WHAT IS REQUIRED: Among the records that follow, how many lines include the string "danbolig"? Only the number is wanted.

RECORDED DATA:
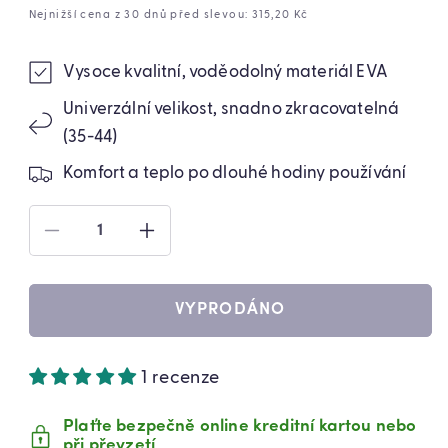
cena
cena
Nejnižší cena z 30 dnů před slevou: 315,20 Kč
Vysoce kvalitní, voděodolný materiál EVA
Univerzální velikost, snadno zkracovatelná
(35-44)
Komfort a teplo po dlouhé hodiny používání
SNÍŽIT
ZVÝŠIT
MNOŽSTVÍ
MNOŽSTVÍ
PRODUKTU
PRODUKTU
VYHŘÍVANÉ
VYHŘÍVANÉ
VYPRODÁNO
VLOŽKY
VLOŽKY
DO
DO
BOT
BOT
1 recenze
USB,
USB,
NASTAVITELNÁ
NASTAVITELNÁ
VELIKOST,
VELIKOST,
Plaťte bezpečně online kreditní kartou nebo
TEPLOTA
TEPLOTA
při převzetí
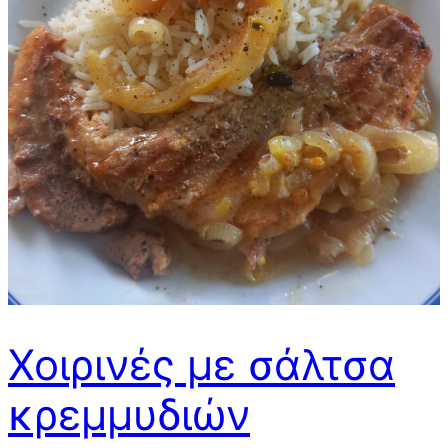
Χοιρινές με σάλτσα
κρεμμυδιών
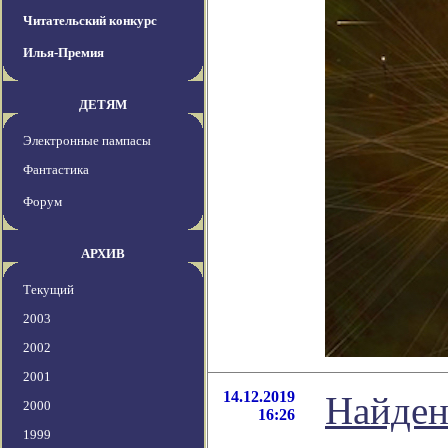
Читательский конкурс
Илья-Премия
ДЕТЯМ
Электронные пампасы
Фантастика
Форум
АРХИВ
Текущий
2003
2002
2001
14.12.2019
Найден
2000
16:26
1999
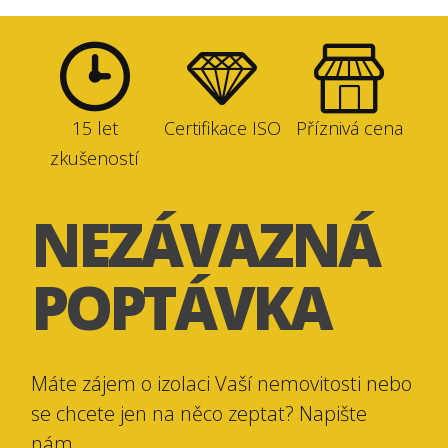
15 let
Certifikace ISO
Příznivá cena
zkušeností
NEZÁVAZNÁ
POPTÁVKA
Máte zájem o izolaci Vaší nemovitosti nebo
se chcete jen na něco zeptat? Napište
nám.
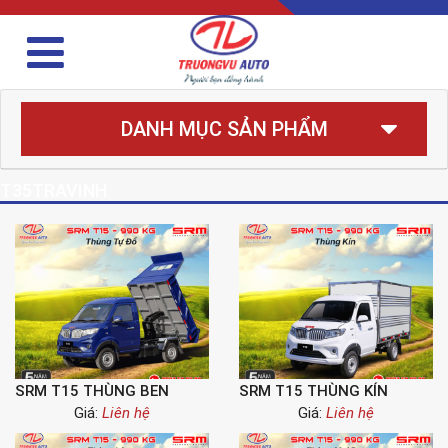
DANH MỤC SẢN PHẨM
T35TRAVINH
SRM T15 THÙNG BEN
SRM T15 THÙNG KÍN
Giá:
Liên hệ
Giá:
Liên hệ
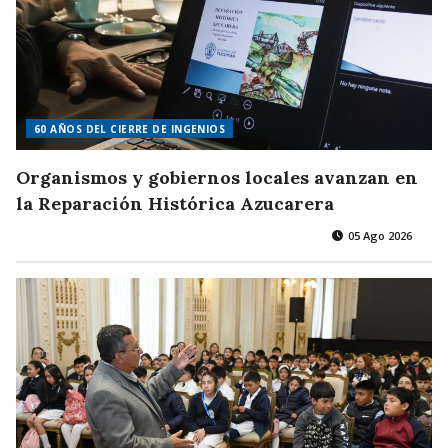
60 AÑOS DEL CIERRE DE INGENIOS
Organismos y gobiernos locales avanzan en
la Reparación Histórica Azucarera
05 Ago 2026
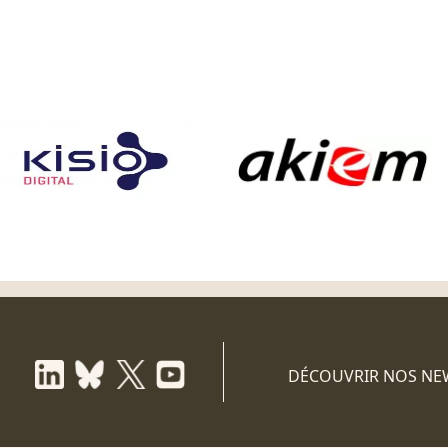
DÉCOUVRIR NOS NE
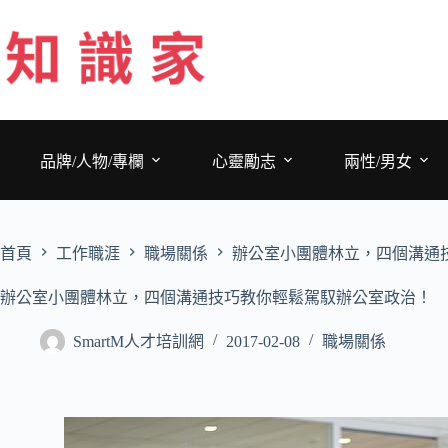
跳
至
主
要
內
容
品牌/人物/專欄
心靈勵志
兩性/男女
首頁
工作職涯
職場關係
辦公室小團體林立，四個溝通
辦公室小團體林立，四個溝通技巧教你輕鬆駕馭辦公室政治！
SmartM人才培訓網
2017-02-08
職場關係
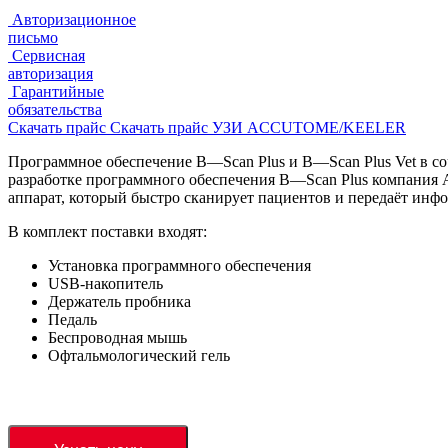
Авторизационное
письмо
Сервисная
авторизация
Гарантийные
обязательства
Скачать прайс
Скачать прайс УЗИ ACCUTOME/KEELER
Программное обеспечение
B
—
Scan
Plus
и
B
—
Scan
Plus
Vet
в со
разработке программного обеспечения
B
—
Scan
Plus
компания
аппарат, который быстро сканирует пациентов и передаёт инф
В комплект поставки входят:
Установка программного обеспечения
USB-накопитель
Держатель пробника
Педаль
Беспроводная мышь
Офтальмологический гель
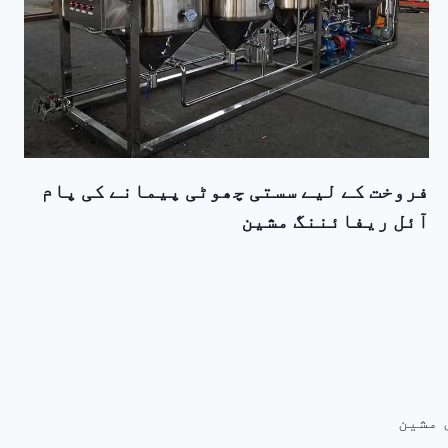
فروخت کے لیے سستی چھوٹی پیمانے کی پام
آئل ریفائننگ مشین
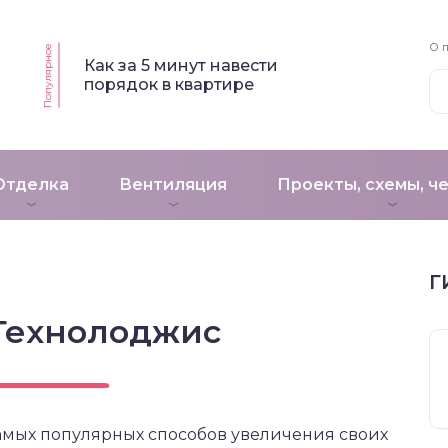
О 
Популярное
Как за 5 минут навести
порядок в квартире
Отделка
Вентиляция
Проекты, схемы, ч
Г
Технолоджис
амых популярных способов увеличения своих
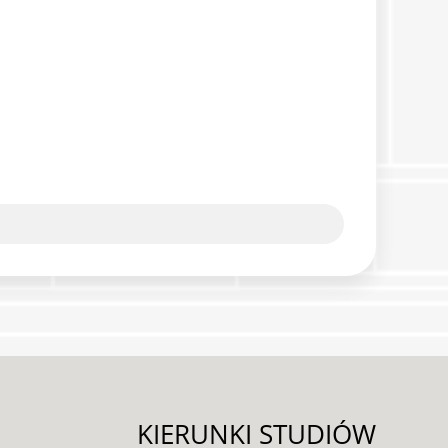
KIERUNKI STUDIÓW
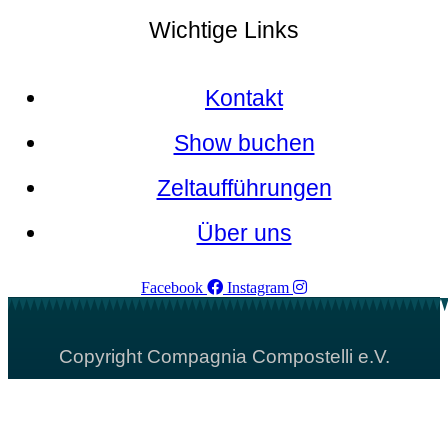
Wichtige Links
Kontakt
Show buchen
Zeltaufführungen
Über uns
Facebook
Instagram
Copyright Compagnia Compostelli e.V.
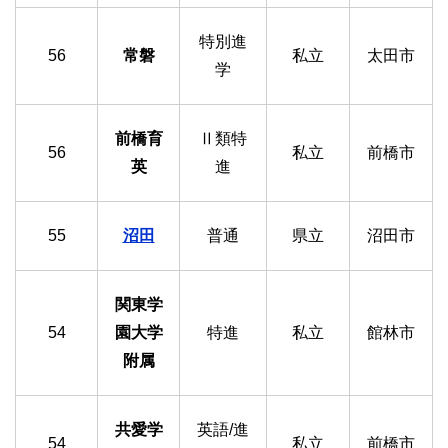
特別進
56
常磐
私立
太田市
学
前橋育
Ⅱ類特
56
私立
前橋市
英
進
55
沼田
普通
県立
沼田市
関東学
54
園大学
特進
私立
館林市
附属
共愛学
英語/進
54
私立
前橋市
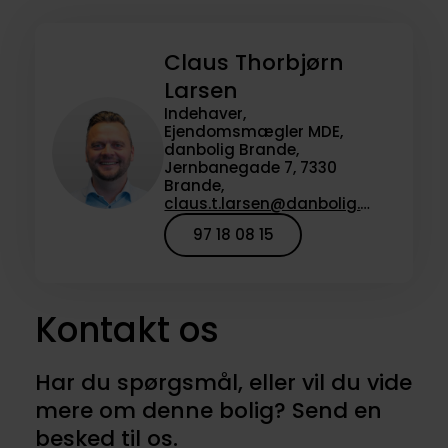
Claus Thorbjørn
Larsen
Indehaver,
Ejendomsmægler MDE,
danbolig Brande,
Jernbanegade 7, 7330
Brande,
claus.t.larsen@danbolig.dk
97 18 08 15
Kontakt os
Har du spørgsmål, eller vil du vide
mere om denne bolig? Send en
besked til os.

SOLUTION FOR THIS EXERCISE: 2